Simi Prepares for City’s First Gay and Lesbian Pride Festival
Back in February, meeting with Police Chief Randy Adams to plan for a gay and lesbian pride festival, organizer Paul Waters had an idea that may forever symbolize the event: racing drag queens.
“It was a very serious meeting and I thought the mood needed to be lightened some,” Waters said. “I told him that, even though it’s illegal, we might have a drag race on Los Angeles Avenue, actually a drag queen race. . . . It was just a joke, but now it looks like it’s a reality.”
On Sunday, Simi Valley will play host to its first Lesbian and Gay Pride Festival, to be held in an open field at Los Angeles Avenue and Tapo Canyon Road.

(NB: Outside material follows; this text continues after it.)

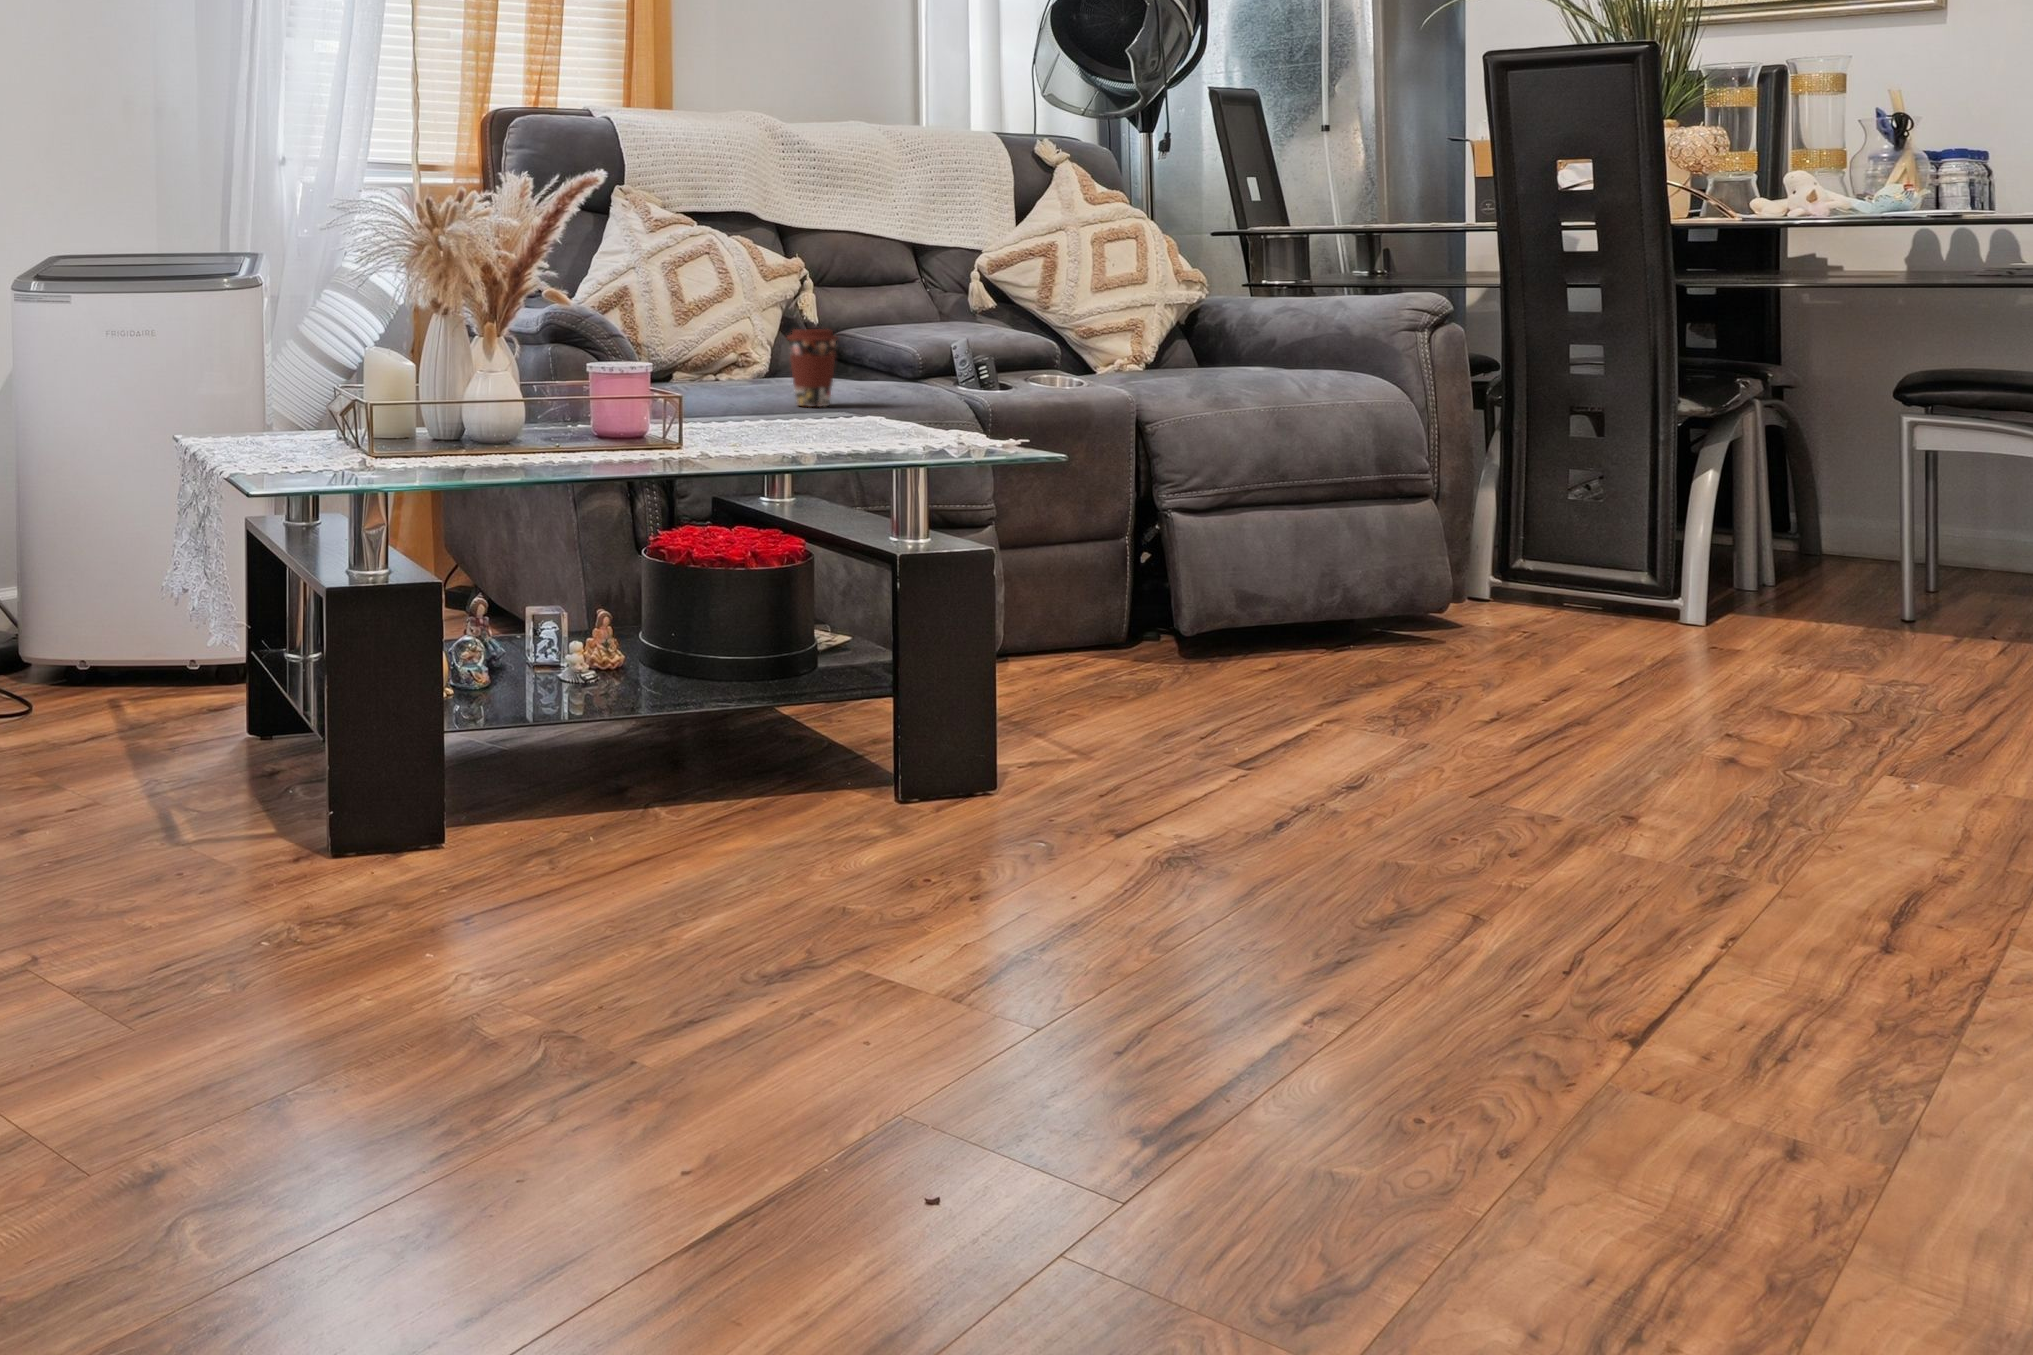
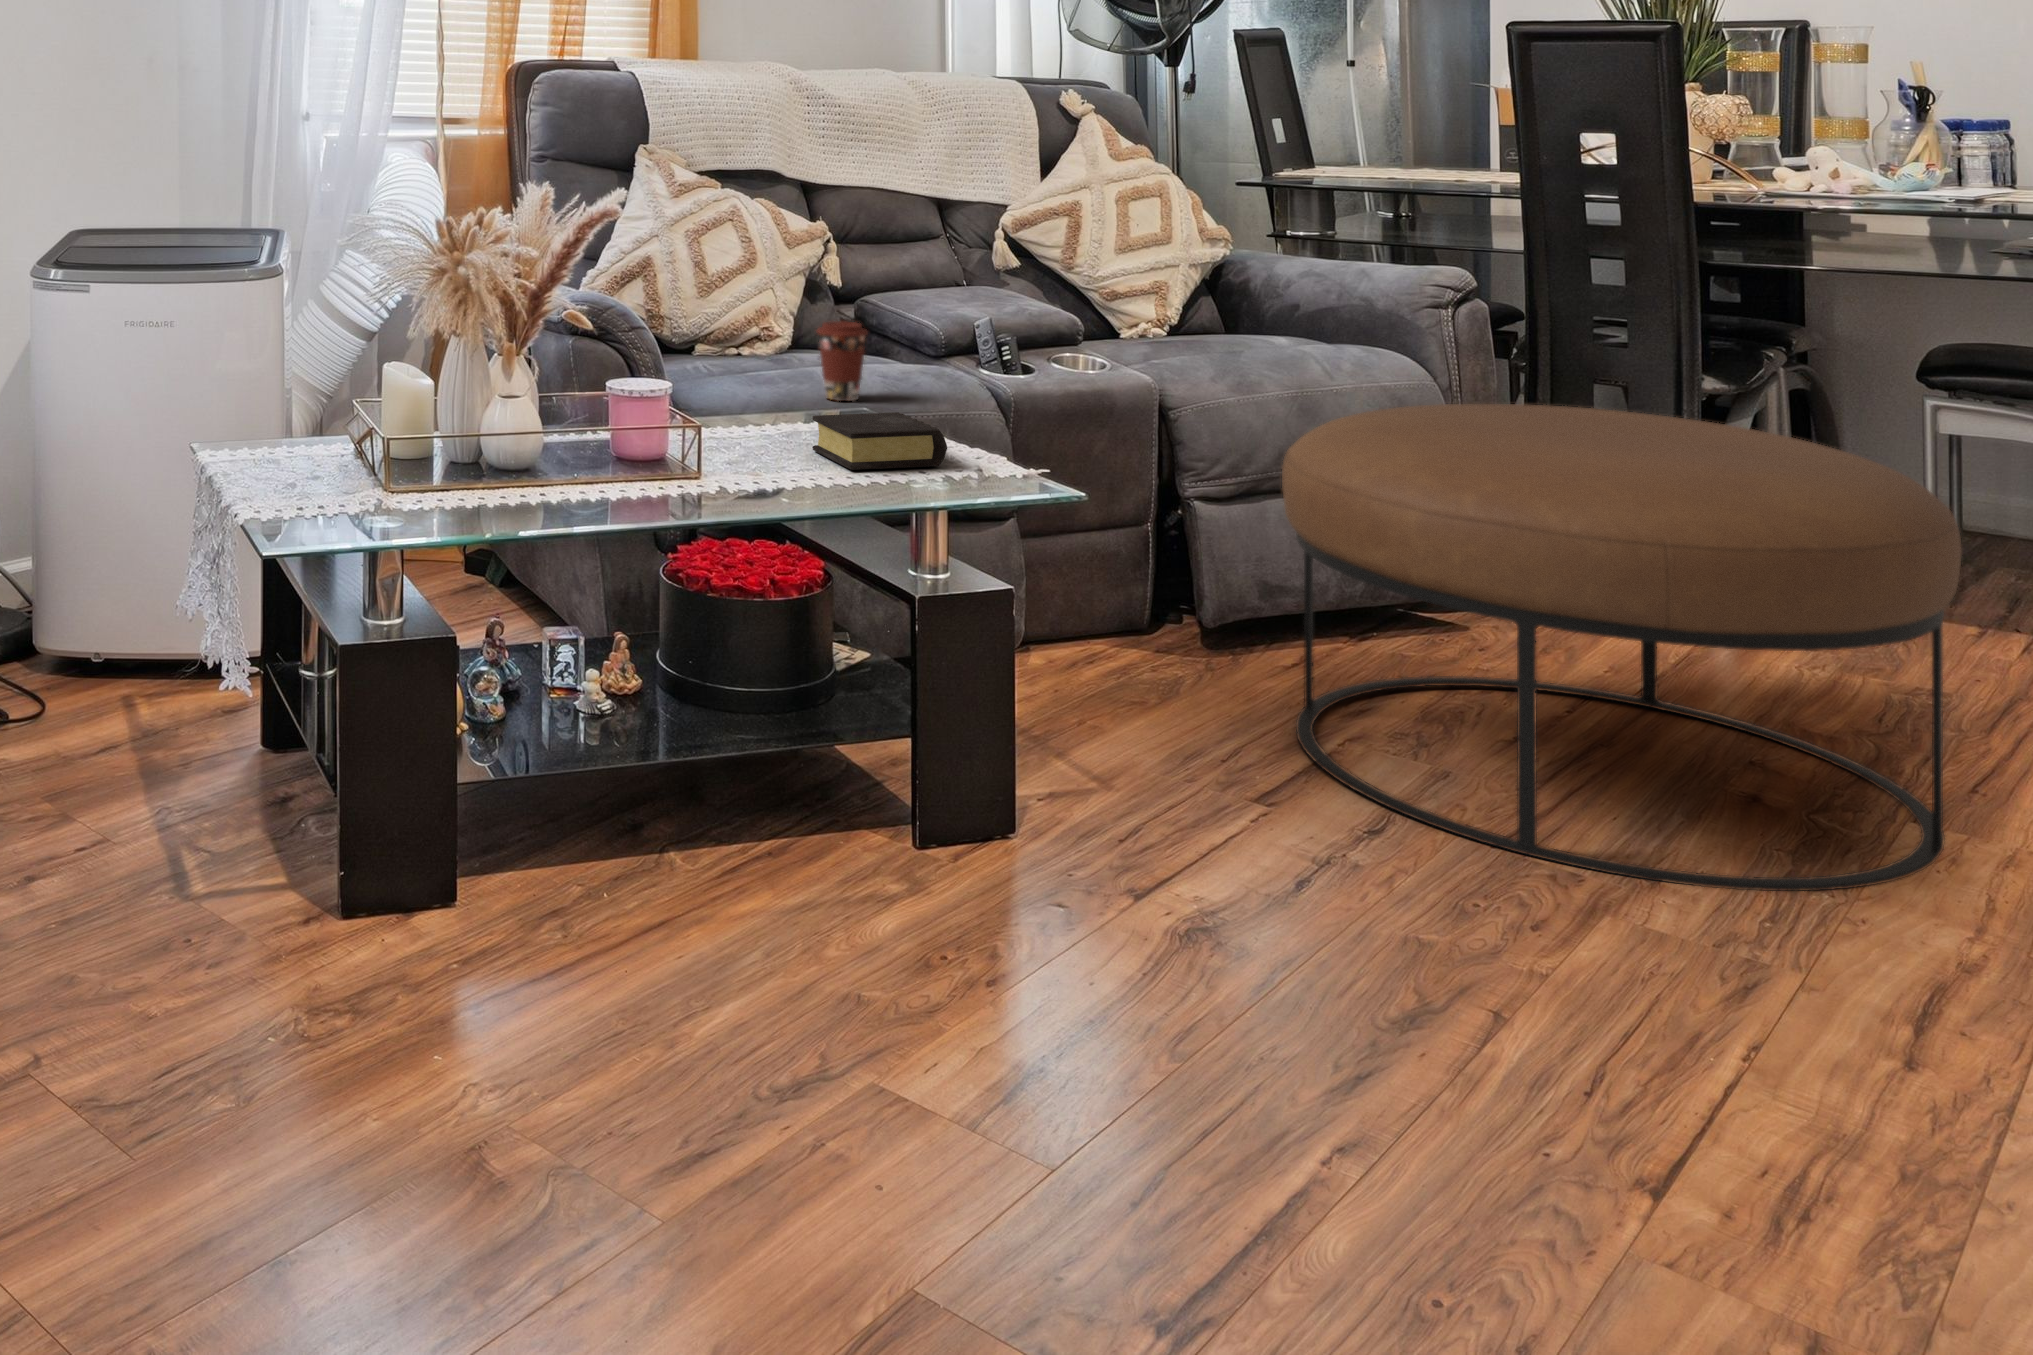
book: none [784,397,921,444] -> present [813,412,947,470]
ottoman: none [1259,401,1941,836] -> present [1282,404,1962,891]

Beginning at 11 a.m. and continuing until 7 p.m., the event will spotlight gay culture in Ventura County and Southern California with scores of lectures, music and dance performances, dance pavilions, food, crafts and plenty of flamboyant fun.
Also, the festival will include dozens of crafts vendors and information booths from organizations such as the Los Angeles Police Department and FBI, which will be recruiting, and local businesses such as Coldwell Banker and Century 21.
And of course, there is the drag queen race, a foot race for men in drag set for 1:45 p.m.
“It’s important that people know that this event is for everybody,” Waters said. “Yes, it’s celebrating gay culture, but not to the exclusion of anybody else. . . . It’s like a St. Patrick’s Day parade where everybody is invited to celebrate, not just the Irish.”
But not everyone will be there to celebrate. At least one church group opposed to the homosexual lifestyle is planning to attend.
A handful of members from Calvary Baptist Church in Simi Valley will be distributing scriptural literature to festival-goers in hopes of “enlightening” them.
And conservative groups--most recently the Moorpark, Simi Valley and Thousand Oaks Republican assemblies--have criticized the event as “destructive to the quality of life and health of a community.”
Even so, the Republican groups have no plans to attend the festival. And Adams said he doesn’t expect any major incidents and will not add extra officers to patrol the festival.
“We’re treating this like we would any other event,” he said.
Modeled after similar pride festivals in Santa Barbara and Long Beach, the Simi Valley event will be a first for Ventura County with organizers expecting as many as 10,000 people to attend.
For several months, organizers have capitalized on the incongruity of staging the event in Simi Valley--a community known for its conservative, middle-class values and suburban tranquillity--with advertisements that read “No Dorothy, you still are in Kansas. . . . Kansans live everywhere!”
Playing off Dorothy’s famous line to her dog, Toto, in “The Wizard of Oz,” the advertisement seeks to dispel the perception of Simi Valley as a bastion of 1950s-style morality, organizers say.
“For many, the words ‘gay pride’ and ‘Simi Valley’ are an oxymoron,” Waters said. “But it’s not. . . . This is the safest city in America that has a gay community and several organizations that support it and that’s why we chose it.”
Lambda Friends, which will be represented at the festival, is an organization formed six years ago that serves as a social hub for the city’s gay and lesbian residents.
Organized three years ago by Waters, the See-Me Squares is a square dance club for gay men that hosts classes and special events and serves as another social outlet for gay members of the community.
Although not a gay organization, the United Church of Christ in Simi Valley recently adopted an open policy toward gays and lesbians.
And city officials have embraced the festival, saying they understand why Simi Valley was chosen to play host.
“What better place to have a festival than the safest city in America,” Mayor Greg Stratton said after the event’s plans were announced several months ago.
But safety has been an issue for some familiar with the vicious abuse suffered by some gays and lesbians.
“That’s definitely been a concern, but I can assure everybody that this will, first and foremost, be a safe event,” Waters said.
With an admission fee of $7 for adults, $4 for seniors and teens, and children under 12 admitted free, Waters said he has little doubt the event will be one that the city will enjoy and remember for a long time.
“This festival is for everybody and it’s going to be a lot of fun,” Waters said. “And I can guarantee that it will be one of the most colorful events this city’s ever seen.”